→ About this task
Could you restate, exactly and with nothing added, the lines from the start of the data through the line that holds "Street lighting is", leaving the pictures out?

Records from a dataset
----

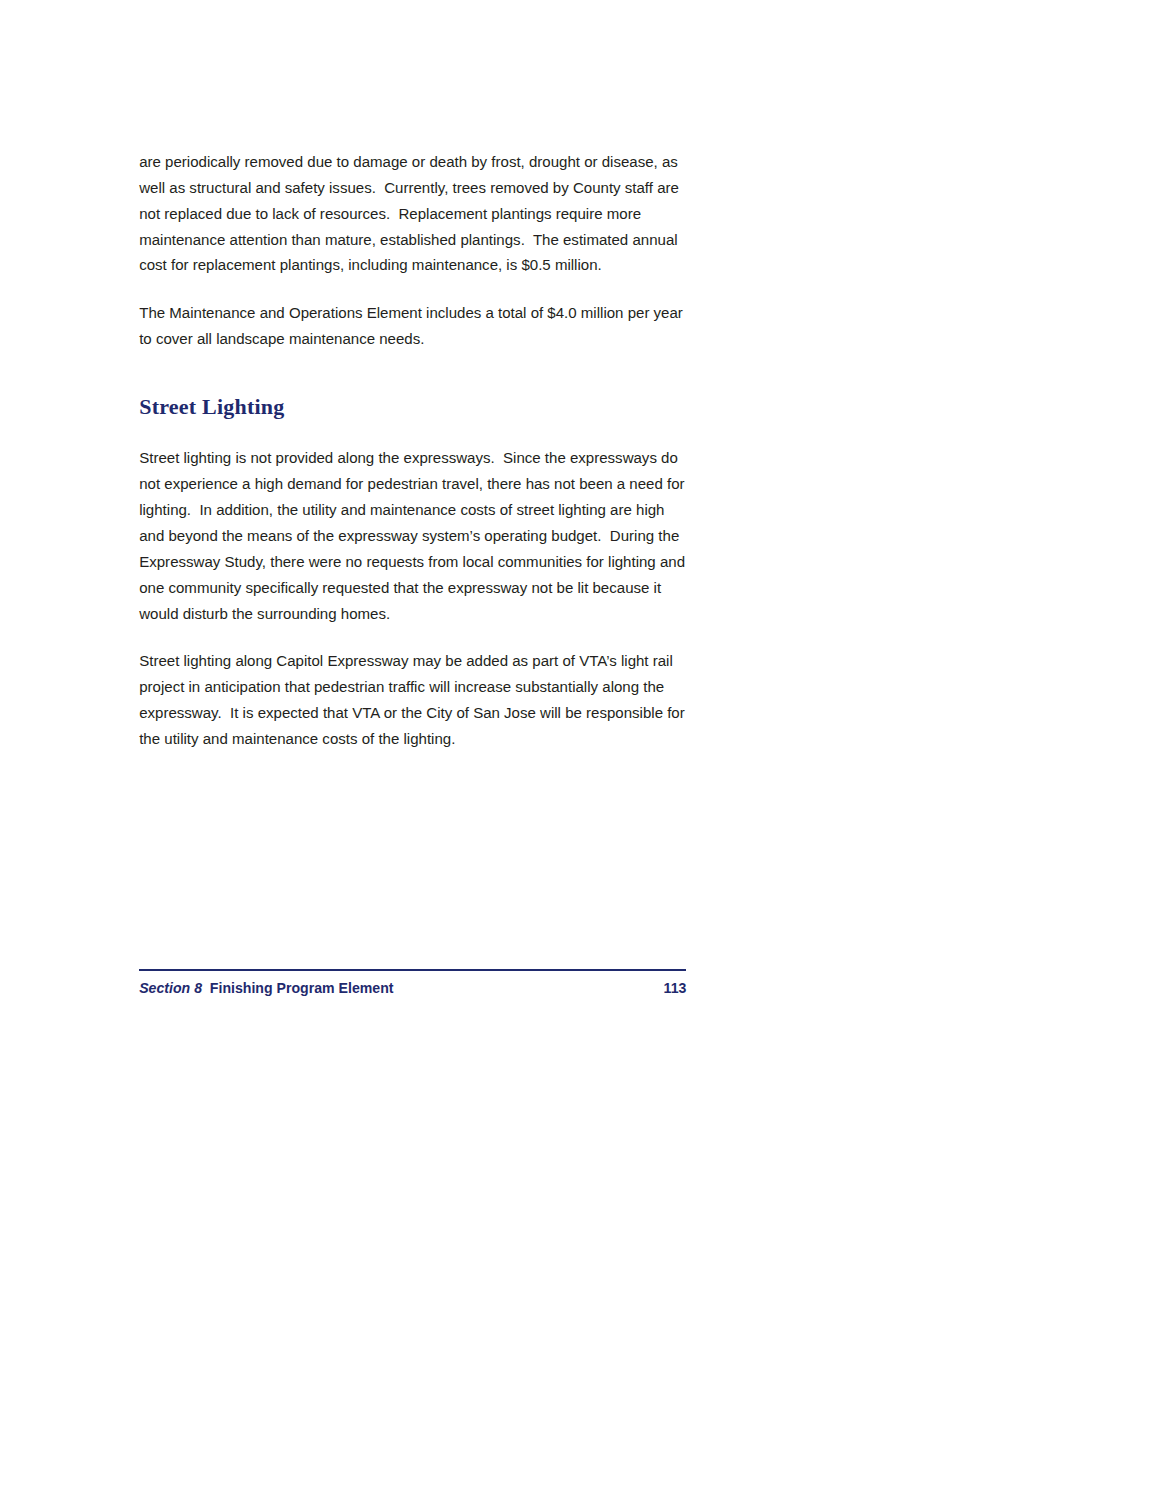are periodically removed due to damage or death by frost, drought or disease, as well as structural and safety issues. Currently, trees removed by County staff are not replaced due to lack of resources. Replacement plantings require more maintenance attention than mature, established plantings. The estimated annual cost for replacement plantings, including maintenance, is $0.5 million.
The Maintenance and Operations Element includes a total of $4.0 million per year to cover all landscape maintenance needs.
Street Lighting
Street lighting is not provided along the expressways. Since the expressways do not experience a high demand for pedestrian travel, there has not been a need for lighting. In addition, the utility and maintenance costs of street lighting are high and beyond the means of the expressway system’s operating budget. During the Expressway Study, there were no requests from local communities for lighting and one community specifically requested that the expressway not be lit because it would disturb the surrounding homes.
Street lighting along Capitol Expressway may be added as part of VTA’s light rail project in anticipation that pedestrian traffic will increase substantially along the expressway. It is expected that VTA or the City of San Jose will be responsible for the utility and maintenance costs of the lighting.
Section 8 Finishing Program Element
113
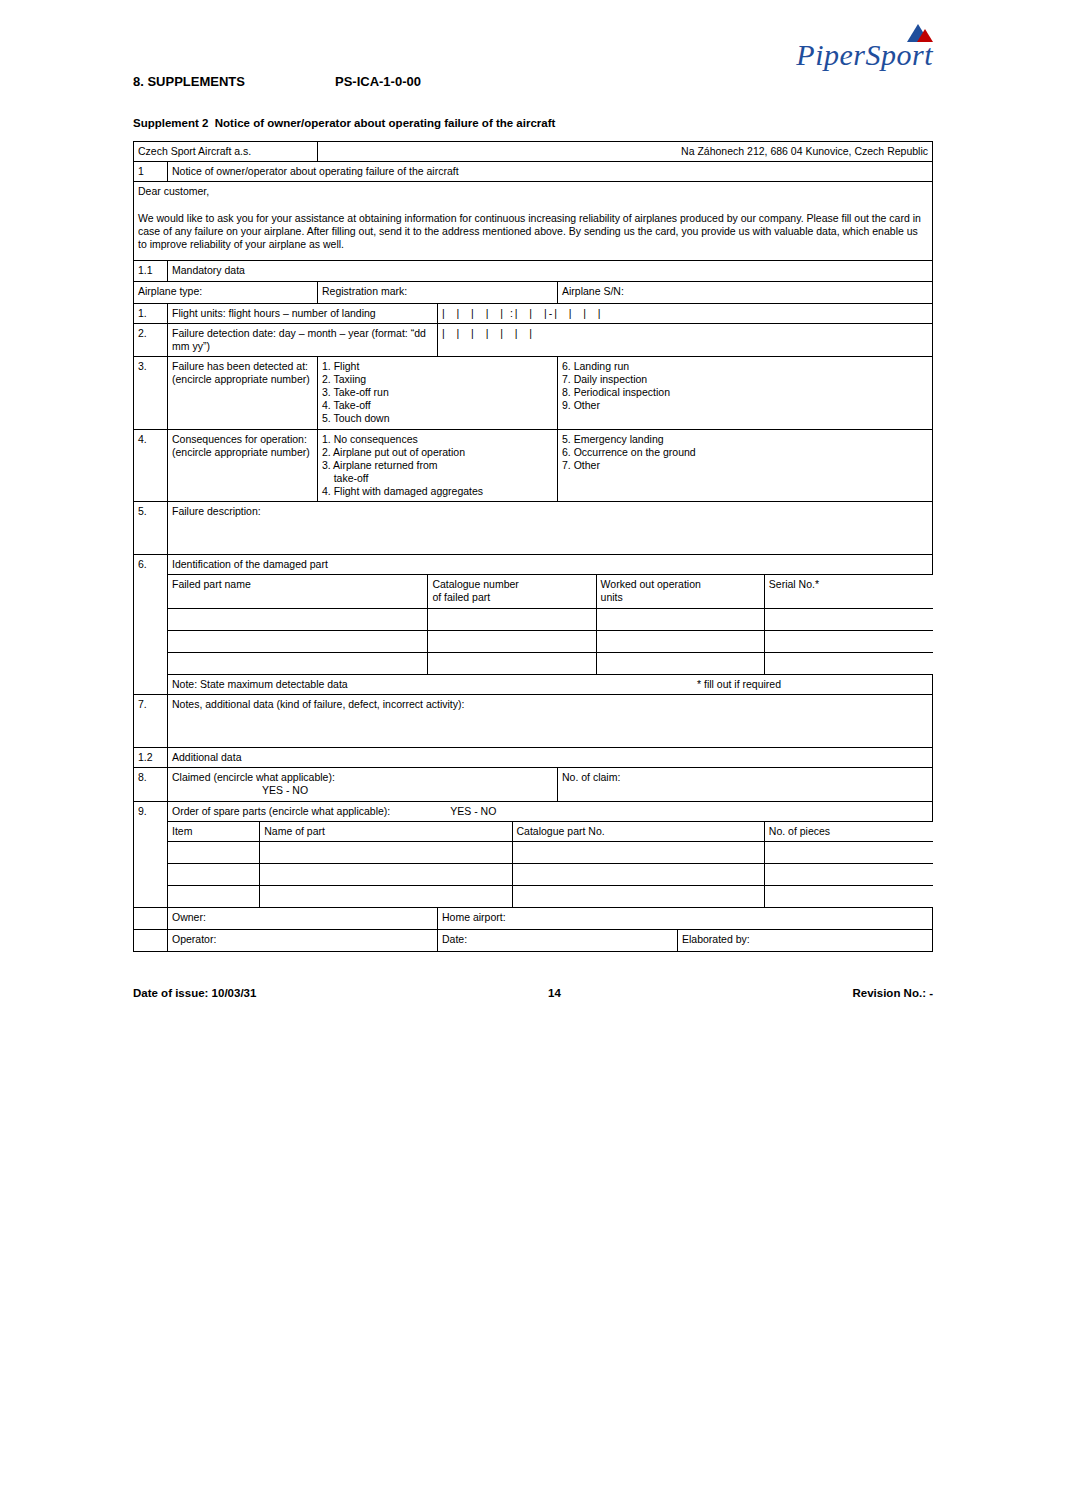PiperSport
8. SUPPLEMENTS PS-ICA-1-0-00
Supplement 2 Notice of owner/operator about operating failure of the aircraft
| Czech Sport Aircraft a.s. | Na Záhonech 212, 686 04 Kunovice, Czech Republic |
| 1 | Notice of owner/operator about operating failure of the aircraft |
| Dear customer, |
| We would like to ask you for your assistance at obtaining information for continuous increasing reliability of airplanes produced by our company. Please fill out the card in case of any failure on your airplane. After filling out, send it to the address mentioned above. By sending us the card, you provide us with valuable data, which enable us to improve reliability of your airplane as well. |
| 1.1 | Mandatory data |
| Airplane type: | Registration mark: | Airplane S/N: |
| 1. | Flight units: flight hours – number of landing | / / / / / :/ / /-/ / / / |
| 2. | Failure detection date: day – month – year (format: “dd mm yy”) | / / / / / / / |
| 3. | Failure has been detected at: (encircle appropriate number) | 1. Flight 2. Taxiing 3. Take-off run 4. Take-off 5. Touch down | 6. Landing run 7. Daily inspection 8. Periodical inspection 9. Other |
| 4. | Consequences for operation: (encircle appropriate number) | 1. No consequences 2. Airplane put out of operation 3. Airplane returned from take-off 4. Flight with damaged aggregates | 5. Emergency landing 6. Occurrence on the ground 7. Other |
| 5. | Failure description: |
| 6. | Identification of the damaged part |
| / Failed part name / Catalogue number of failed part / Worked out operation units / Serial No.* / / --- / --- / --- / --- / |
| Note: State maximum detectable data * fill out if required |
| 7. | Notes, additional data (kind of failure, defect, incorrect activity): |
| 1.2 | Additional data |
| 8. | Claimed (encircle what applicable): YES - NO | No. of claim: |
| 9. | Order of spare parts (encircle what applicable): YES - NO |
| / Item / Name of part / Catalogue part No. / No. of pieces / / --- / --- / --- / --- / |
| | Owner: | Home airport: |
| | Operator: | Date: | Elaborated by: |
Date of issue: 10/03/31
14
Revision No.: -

----

→ The answer
are periodically removed due to damage or death by frost, drought or disease, as well as structural and safety issues. Currently, trees removed by County staff are not replaced due to lack of resources. Replacement plantings require more maintenance attention than mature, established plantings. The estimated annual cost for replacement plantings, including maintenance, is $0.5 million.
The Maintenance and Operations Element includes a total of $4.0 million per year to cover all landscape maintenance needs.
Street Lighting
Street lighting is not provided along the expressways. Since the expressways do not experience a high demand for pedestrian travel, there has not been a need for lighting. In addition, the utility and maintenance costs of street lighting are high and beyond the means of the expressway system’s operating budget. During the Expressway Study, there were no requests from local communities for lighting and one community specifically requested that the expressway not be lit because it would disturb the surrounding homes.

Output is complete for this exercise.